That said, the OP has been pretty slim on details on which South American country, where the funds currently are, and what INS status the mother has with the USA. What happens with a few hundred dollars of taxable interest is mere noise in the overall situation.

* Which is why I am suggesting the mother gift the money to son....subject to gifting laws in the country in which the mother is (and is sending the money from). The son can always gift the money back (again subject to the laws of accepting gifts in the country in which she resides). Holding the money in trust would be a highly complicating factor (in my opinion).
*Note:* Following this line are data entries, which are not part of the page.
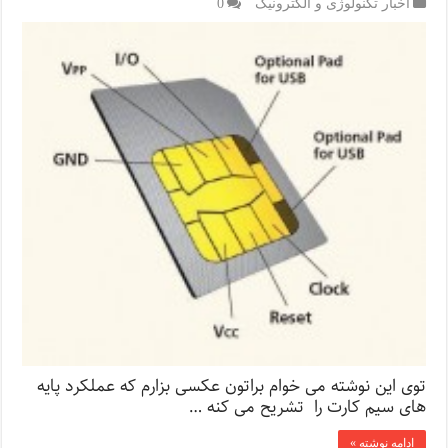
اخبار تکنولوژی و الکترونیک
0
توی این نوشته می خوام براتون عکسی بزارم که عملکرد پایه
های سیم کارت را تشریح می کنه …
ادامه نوشته »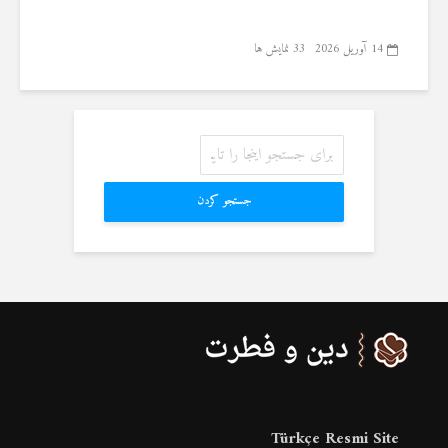
14 آوریل 2026
33 نمایش ها
جستجو کردن
Türkçe Resmi Site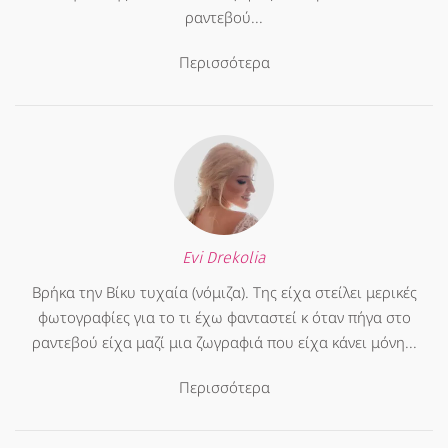
ραντεβού...
Περισσότερα
Evi Drekolia
Βρήκα την Βίκυ τυχαία (νόμιζα). Της είχα στείλει μερικές
φωτογραφίες για το τι έχω φανταστεί κ όταν πήγα στο
ραντεβού είχα μαζί μια ζωγραφιά που είχα κάνει μόνη...
Περισσότερα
IOW, there are way more important questions than what the OP is asking.


----------



## tavogl (Oct 1, 2014)

Alright... I see where some people are going... let me try to explain a bit better the situation.

My mother lives in Venezuela, a country with currency exchange control, and where our currency losses it's value day by day. Big transactions are done in US currency, outside the country of course(wire transfers, cheque, etc.. wired to a US account usually), or US $ cash. I know this sounds like drug/money laundering paradise (and it is) but it's the only way to deal with bigger transactions, otherwise, you sell your business for X of our currency, and a week later the money lost it's value. I think it's been about 4.000% inflation last year alone, we'll see how this year ends.
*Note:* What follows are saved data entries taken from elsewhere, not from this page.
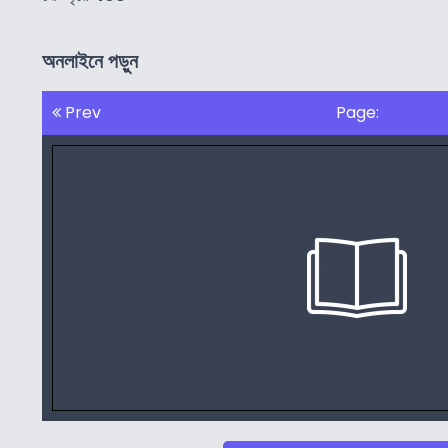
অনলাইনে পড়ুন
Prev
Page: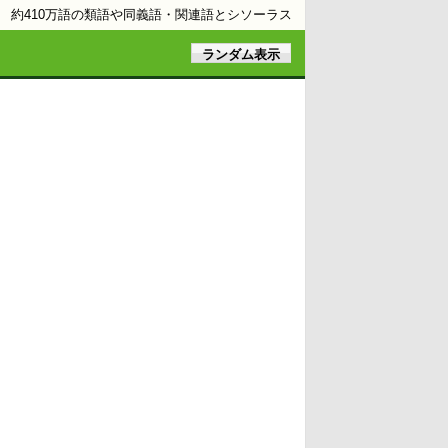
約410万語の類語や同義語・関連語とシソーラス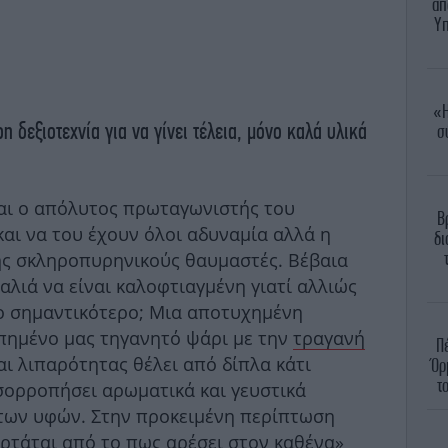
απ
Υπ
«Η
ρη δεξιοτεχνία για να γίνει τέλεια, μόνο καλά υλικά
σ
αι ο απόλυτος πρωταγωνιστής του
Β
αι να του έχουν όλοι αδυναμία αλλά η
δι
της σκληροπυρηνικούς θαυμαστές. Βέβαια
αλιά να είναι καλοφτιαγμένη γιατί αλλιώς
το σημαντικότερο; Μια αποτυχημένη
απημένο μας τηγανητό ψάρι με την
τραγανή
Π
ι λιπαρότητας θέλει από δίπλα κάτι
Όρ
τ
ισορροπήσει αρωματικά και γευστικά
 των υφών. Στην προκειμένη περίπτωση
ξαρτάται από το πως αρέσει στον καθένα»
We have a family business, which the family is ready to sell and there are some people interested in it.
My mother never needed an $US account before(Never had to deal with a large amount of money I guess?), and that's why she's asking me to do this.

No weird business here, copy Eclectic12 ?

Thanks!


----------



## AltaRed (Jun 8, 2009)

The clarity is appreciated. What I don't understand is why your mother eventually needs a USD account in the USA? Why not just leave the USD in Canada in a USD account? A number of banks (TD, BMO and RBC) have USD account offerings (BMO does it through their Harris bank affiliate). AFAIK, it is (can be) quite difficult for a non-US resident to open a US domiciled bank account without some residential/immigration ties to the USA, e.g. work/business Visas, citizenship/green card, etc.


----------



## tavogl (Oct 1, 2014)

AltaRed,

I think the plan is to buy a couple smaller properties in Florida, rent them and live off the income that generates. In a third world country like Venezuela you don't need much USD$ to make a living.

Cheers.


----------



## Eclectic12 (Oct 20, 2010)

tavogl said:


> Alright... I see where some people are going... let me try to explain a bit better the situation.
> My mother lives in Venezuela, a country with currency exchange control, and where our currency losses it's value day by day ...
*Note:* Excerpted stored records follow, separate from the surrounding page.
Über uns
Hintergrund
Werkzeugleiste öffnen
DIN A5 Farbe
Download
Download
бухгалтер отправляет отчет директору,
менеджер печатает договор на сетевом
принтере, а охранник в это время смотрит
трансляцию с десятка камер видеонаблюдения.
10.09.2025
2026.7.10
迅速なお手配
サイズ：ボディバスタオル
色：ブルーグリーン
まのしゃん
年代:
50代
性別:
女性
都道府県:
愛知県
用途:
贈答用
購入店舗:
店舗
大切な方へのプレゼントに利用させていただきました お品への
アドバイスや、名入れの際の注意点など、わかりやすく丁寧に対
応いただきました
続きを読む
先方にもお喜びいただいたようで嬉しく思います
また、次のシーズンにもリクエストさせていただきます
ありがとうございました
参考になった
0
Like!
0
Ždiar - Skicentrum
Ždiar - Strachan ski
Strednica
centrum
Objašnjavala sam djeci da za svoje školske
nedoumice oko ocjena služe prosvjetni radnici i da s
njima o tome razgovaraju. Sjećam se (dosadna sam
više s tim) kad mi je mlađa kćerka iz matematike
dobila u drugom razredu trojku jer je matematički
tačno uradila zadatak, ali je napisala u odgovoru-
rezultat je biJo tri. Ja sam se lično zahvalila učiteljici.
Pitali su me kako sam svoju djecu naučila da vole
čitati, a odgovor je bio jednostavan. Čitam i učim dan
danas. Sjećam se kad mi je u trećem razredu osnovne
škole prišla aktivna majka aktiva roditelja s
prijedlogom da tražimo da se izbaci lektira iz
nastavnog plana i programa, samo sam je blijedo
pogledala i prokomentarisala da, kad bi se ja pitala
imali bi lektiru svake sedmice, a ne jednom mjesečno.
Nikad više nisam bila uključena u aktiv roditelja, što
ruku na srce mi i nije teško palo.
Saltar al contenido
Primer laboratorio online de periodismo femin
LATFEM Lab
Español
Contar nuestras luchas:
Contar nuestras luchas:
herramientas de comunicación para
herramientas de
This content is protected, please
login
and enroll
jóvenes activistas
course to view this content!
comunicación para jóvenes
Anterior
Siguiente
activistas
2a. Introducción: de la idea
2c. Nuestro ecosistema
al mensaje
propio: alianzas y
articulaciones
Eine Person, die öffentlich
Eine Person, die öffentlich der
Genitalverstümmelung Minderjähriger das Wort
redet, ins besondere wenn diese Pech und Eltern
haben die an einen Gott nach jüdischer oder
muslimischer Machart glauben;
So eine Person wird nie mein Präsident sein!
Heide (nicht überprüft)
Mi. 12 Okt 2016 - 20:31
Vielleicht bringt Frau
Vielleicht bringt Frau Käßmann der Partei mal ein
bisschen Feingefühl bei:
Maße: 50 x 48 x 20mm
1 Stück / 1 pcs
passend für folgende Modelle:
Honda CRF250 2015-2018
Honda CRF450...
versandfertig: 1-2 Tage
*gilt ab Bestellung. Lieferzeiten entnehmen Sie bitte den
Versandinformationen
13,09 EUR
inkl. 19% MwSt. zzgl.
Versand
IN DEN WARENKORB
My condolences ... my co-worker has been trying to get his family to leave, like he did.




tavogl said:


> ... No weird business here, copy Eclectic12?


It seems I needed to be more blunt.

Post #9 brought up "weird business", with almost zero possibility of any other possibilities. In addition to acknowledging that it was one possibility - troubles with SA banks were outlined to show there were other possibilities.

It seems I should have explicitly written "there are many other common reasons than weird business for this type of situation in SA".


Cheers


----------



## Mukhang pera (Feb 26, 2016)

tavogl said:


> Alright... I see where some people are going... let me try to explain a bit better the situation.
> 
> My mother lives in Venezuela, a country with currency exchange control, and where our currency losses it's value day by day. Big transactions are done in US currency, outside the country of course(wire transfers, cheque, etc.. wired to a US account usually), or US $ cash. I know this sounds like drug/money laundering paradise (and it is) but it's the only way to deal with bigger transactions, otherwise, you sell your business for X of our currency, and a week later the money lost it's value. I think it's been about 4.000% inflation last year alone, we'll see how this year ends.
> 
> ...


I also appreciate the clarification. 

As AltaRed commented, it might be best for now just to leave the money in a USD a/c in Canada. Then, once mum has travelled to Florida to buy her income property and she opens an account, the money can be transferred there.

As for any difficulty in opening a US a/c in the US these days, I have no idea. In the old days, anyone could do it, no questions asked. Probably different now.


----------



## Eclectic12 (Oct 20, 2010)

tavogl said:


> ... I think the plan is to buy a couple smaller properties in Florida, rent them and live off the income that generates. In a third world country like Venezuela you don't need much USD$ to make a living.


I'd suggest making sure everything goes through a bank instead of cash. The civil forfeiture laws allow for seizure of the cash with no charges or proof of any wrong doing with a low percentage of cash being returned.

http://www.washingtonpost.com/sf/investigative/2014/09/06/stop-and-seize/?utm_term=.071a38b18c17
https://priceonomics.com/how-police-officers-seize-cash-from-innocent/
http://www.reuters.com/article/us-usa-trump-police-idUSKBN15M2BU
https://www.forbes.com/sites/instit...-cash-seizures-civil-forfeiture/#19cc9a38561b


Cheers


----------



## KaoruChiwa (May 21, 2017)

Scotiabank has a very aggresive push in South America with multiple branches and location. As a canadian citizen, your mom can easily contact one of these branches and setup an account in no time.

http://www.scotiabank.com/ca/en/0,,7764,00.html

this is probably the best and simplist form. the paperwork for holding her money for a couple of months is probably more then her walking in and open up an account.


----------